Promises and challenges of polyoxometalates (POMs) as an alternative to conventional electrolytes in redox flow batteries (RFBs)

A comprehensive review of redox flow batteries (RFBs) based on multi-electron redox reactions is provided in relation to that of the conventional single-electron reaction-based RFBs. Performance optimization, cross-over analysis, and modifications in the cell assembly of vanadium redox flow batteries (VRFBs) are available in the literature, because of their simple and reversible single-electron redox reactions. However, with the introduction of electrolytes capable of undergoing multi-electron reactions within a single molecule, such as that with polyoxometalates (POMs), an understanding of redox reactions during charge-discharge processes and their correlation with the cell performance has become paramount to achieve their maximum potential in RFBs.

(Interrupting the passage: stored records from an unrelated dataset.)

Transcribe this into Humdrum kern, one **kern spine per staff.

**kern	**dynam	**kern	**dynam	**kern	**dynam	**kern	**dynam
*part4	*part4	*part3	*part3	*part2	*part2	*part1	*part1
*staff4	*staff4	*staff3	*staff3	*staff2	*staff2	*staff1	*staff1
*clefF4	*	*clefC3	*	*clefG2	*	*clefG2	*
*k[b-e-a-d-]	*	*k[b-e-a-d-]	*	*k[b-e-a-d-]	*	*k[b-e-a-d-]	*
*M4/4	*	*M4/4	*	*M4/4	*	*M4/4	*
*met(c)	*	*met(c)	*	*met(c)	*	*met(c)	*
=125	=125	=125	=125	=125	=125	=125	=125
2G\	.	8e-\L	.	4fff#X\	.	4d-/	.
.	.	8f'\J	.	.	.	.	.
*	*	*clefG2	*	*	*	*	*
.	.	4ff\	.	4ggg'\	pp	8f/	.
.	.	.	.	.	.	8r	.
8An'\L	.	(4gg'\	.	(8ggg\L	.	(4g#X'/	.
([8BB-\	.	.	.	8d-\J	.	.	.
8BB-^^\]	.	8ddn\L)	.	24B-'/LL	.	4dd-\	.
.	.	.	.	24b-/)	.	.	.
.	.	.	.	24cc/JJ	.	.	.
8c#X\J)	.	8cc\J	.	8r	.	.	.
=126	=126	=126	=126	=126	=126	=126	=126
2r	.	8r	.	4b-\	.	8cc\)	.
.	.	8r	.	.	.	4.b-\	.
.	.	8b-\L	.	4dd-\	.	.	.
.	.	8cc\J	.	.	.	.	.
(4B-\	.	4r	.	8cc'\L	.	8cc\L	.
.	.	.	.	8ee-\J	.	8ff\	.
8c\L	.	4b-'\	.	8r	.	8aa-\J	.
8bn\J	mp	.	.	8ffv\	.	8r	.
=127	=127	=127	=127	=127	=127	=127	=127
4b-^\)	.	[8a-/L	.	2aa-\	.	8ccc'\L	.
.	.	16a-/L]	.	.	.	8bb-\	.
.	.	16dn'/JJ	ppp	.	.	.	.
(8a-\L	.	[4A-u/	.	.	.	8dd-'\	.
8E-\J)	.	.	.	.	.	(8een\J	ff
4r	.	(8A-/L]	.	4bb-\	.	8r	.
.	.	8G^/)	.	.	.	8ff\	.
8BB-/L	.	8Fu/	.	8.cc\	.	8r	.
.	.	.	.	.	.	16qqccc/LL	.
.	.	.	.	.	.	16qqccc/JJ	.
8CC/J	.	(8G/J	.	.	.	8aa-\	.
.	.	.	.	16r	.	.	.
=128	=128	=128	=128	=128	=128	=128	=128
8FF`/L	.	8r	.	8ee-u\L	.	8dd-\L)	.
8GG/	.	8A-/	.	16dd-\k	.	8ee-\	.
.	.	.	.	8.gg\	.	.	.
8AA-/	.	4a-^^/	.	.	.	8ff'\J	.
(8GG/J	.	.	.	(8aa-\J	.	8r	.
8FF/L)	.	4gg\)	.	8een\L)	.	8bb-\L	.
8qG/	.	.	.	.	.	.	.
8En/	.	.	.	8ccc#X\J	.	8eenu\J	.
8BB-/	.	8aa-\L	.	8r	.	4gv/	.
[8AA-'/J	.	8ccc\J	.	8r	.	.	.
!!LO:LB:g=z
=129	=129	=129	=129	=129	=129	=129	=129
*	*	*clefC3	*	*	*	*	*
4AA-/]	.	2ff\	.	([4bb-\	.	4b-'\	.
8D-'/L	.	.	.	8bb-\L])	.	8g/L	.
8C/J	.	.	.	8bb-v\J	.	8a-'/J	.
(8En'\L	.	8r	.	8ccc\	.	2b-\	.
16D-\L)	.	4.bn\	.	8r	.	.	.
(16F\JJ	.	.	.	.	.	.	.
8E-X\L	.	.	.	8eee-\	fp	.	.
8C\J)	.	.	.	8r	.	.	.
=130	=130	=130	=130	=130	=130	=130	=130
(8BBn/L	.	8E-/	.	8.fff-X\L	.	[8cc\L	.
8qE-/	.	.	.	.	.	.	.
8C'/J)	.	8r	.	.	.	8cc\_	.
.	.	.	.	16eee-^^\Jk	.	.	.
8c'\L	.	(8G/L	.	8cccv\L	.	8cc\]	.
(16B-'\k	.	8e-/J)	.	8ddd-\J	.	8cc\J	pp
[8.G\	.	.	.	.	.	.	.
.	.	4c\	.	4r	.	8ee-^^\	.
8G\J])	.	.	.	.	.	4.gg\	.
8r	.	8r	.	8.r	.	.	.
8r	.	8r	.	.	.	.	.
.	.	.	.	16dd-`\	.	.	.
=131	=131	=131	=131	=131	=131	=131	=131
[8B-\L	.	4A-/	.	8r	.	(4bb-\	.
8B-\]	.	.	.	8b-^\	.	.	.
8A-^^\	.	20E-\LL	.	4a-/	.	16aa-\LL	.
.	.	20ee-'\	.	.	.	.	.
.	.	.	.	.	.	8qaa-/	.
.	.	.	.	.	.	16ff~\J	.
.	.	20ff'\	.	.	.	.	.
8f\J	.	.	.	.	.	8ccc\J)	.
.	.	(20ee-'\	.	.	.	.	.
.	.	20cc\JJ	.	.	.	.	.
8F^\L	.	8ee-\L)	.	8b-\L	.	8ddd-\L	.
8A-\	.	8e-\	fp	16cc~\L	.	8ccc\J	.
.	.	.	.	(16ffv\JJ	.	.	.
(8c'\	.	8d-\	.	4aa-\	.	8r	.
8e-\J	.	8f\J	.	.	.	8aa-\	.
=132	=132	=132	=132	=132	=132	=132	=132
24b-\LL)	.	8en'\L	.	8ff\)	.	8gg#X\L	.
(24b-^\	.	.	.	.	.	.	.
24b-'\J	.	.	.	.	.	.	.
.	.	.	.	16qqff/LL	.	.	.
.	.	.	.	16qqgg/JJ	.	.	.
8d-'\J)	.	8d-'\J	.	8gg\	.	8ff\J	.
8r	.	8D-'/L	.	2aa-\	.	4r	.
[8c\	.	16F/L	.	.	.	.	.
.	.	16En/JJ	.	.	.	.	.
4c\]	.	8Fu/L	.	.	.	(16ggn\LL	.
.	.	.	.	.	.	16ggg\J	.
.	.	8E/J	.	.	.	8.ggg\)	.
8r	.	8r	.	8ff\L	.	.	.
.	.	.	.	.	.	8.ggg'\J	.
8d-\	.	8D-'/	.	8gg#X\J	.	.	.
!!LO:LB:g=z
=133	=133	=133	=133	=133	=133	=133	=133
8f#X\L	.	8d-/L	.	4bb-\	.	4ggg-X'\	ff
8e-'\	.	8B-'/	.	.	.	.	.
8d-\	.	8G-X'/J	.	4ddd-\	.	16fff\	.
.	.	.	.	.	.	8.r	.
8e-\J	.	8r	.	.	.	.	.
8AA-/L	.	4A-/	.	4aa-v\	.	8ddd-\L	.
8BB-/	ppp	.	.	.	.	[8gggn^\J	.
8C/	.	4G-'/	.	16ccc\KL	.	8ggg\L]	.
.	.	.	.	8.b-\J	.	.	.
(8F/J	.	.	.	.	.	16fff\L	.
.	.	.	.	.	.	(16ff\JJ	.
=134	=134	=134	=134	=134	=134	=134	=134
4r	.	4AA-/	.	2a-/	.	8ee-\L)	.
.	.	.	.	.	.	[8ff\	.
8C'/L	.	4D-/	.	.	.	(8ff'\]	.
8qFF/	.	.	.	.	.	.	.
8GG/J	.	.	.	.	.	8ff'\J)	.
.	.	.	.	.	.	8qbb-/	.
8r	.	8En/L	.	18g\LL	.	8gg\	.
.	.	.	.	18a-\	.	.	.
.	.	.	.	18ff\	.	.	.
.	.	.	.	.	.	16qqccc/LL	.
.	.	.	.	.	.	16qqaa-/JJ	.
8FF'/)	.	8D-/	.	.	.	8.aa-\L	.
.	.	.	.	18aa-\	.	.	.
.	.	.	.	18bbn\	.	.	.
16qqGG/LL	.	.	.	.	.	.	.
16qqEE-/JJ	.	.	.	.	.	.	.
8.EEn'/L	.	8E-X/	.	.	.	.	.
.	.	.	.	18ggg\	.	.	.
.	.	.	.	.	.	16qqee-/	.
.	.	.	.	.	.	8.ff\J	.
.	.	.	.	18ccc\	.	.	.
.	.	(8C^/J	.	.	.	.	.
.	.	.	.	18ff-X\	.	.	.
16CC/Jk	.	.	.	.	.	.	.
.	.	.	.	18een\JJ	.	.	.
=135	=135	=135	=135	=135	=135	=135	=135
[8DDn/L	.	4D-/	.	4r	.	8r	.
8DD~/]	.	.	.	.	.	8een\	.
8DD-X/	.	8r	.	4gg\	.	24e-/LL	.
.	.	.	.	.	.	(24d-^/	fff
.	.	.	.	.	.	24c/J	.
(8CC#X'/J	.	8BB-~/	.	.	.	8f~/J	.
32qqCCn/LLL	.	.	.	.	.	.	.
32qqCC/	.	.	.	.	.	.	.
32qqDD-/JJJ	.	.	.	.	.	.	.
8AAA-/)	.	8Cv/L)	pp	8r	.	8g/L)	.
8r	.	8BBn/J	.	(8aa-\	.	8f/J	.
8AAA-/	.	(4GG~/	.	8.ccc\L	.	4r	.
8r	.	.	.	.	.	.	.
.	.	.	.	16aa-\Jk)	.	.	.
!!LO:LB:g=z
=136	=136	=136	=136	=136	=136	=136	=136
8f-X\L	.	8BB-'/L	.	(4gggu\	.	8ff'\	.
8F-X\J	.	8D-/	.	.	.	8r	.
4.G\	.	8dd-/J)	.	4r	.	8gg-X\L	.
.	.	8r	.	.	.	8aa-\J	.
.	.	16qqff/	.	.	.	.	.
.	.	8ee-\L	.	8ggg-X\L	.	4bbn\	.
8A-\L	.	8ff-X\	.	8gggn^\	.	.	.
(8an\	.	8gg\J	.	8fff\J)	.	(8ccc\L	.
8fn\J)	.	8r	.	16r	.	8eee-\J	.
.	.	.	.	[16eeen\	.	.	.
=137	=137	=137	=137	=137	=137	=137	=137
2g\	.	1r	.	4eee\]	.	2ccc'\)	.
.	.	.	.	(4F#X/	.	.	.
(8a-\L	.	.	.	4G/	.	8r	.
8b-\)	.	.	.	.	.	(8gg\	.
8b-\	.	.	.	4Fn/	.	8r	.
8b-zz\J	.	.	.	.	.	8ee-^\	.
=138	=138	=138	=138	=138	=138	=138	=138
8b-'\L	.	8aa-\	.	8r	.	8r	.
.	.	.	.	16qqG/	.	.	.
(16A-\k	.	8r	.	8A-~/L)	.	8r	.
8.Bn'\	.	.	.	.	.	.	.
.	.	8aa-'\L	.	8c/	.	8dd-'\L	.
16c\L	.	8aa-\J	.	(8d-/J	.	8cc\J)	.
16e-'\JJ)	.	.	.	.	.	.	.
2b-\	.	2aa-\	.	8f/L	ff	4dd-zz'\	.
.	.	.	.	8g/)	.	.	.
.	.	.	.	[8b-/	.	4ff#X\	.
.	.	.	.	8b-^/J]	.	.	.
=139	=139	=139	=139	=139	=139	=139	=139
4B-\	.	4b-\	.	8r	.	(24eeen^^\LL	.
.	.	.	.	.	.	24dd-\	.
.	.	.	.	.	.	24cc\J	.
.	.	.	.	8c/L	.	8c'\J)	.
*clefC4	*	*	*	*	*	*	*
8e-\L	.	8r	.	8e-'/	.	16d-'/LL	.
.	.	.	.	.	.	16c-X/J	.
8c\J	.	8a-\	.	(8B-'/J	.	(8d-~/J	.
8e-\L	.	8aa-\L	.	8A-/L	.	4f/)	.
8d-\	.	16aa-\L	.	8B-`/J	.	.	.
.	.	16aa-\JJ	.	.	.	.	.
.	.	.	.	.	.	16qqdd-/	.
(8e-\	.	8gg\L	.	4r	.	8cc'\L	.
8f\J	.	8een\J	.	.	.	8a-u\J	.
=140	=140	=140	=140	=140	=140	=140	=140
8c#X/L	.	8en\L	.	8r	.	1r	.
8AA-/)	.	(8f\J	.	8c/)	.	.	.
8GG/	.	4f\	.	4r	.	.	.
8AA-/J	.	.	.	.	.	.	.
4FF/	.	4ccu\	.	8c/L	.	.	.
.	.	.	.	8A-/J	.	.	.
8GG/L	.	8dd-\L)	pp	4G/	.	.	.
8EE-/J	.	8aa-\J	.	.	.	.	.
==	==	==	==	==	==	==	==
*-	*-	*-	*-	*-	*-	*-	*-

Based on the rate coefficient, number of electrons, and solubility of the electrolytes, optimizing operating parameters is crucial to alleviate species crossover, irreversibility, or precipitation leading to charge imbalance and capacity loss; consequently, these systems require specific considerations. The review emphasizes on the development of POM-based RFBs and the challenges associated with them. Performance characteristics of various symmetric and asymmetric POM-based RFBs are discussed along with possible methods to avoid irreversibility and precipitation for further improvement.